#### Assignment
Please copy out every line in the records below that includes the word "camera".

++++++++

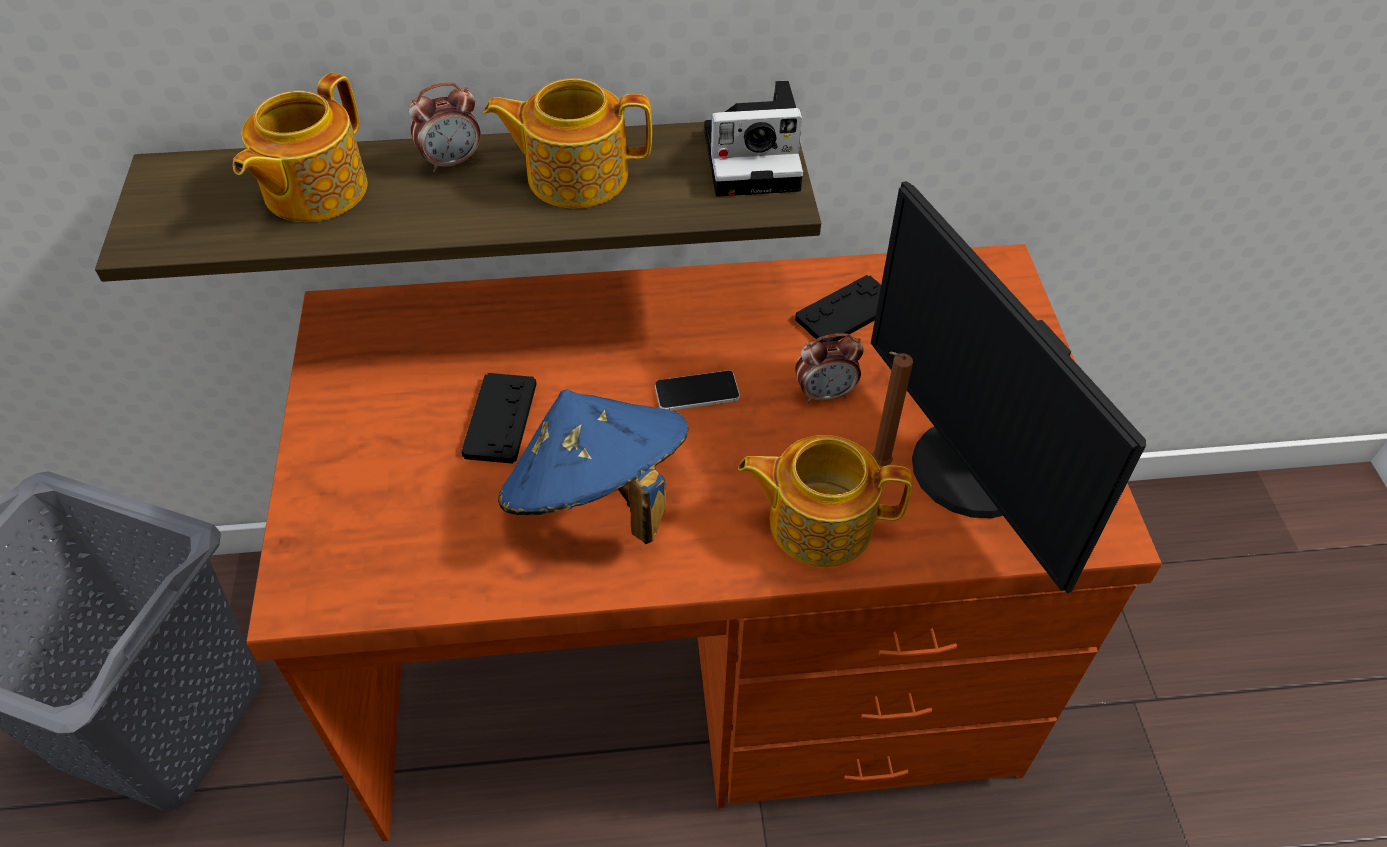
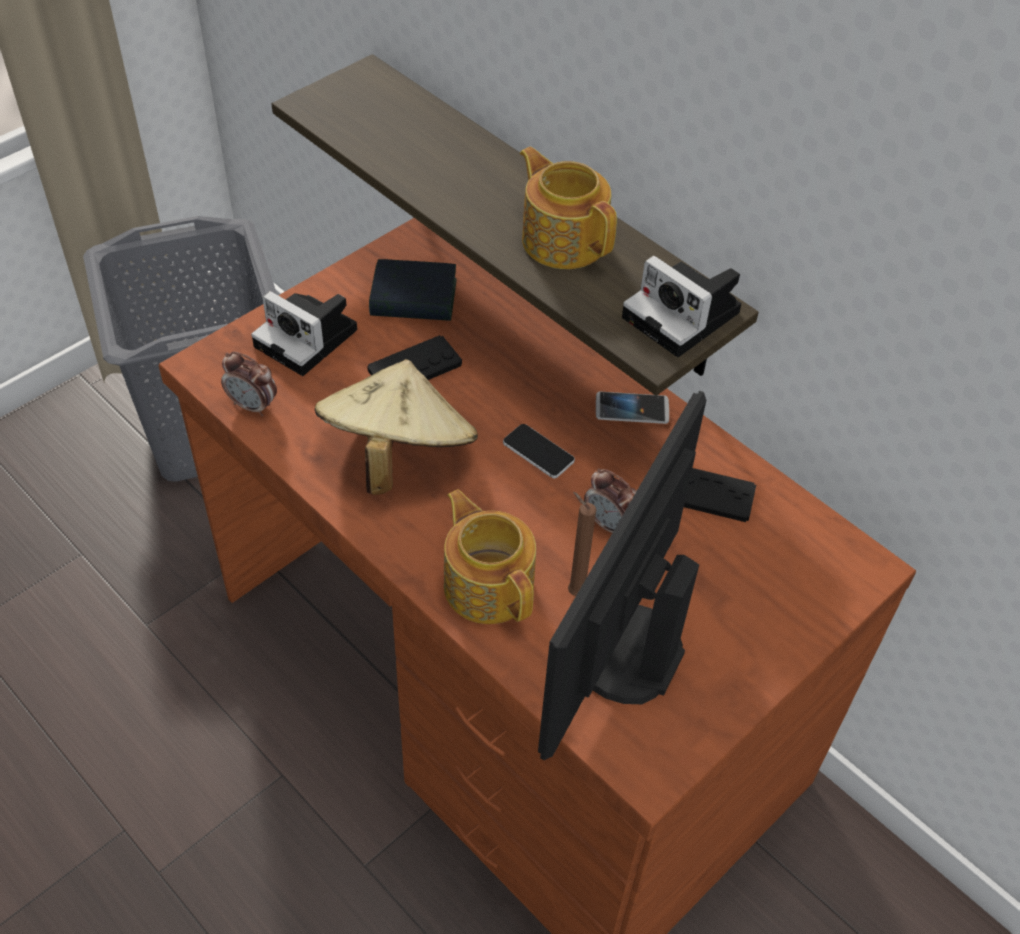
camera: 50 degrees right, 0 degrees up
(313, 191) = (420, 139): teapot -> none
(369, 481) = (309, 339): none -> camera
(411, 367) = (413, 298): none -> book
(452, 162) = (511, 178): alarm clock -> alarm clock (253, 406)
(597, 500) = (396, 455): blue hat -> beige hat
(710, 300) = (632, 409): none -> phone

++++++++

#### Response to this task
camera: 50 degrees right, 0 degrees up
(369, 481) = (309, 339): none -> camera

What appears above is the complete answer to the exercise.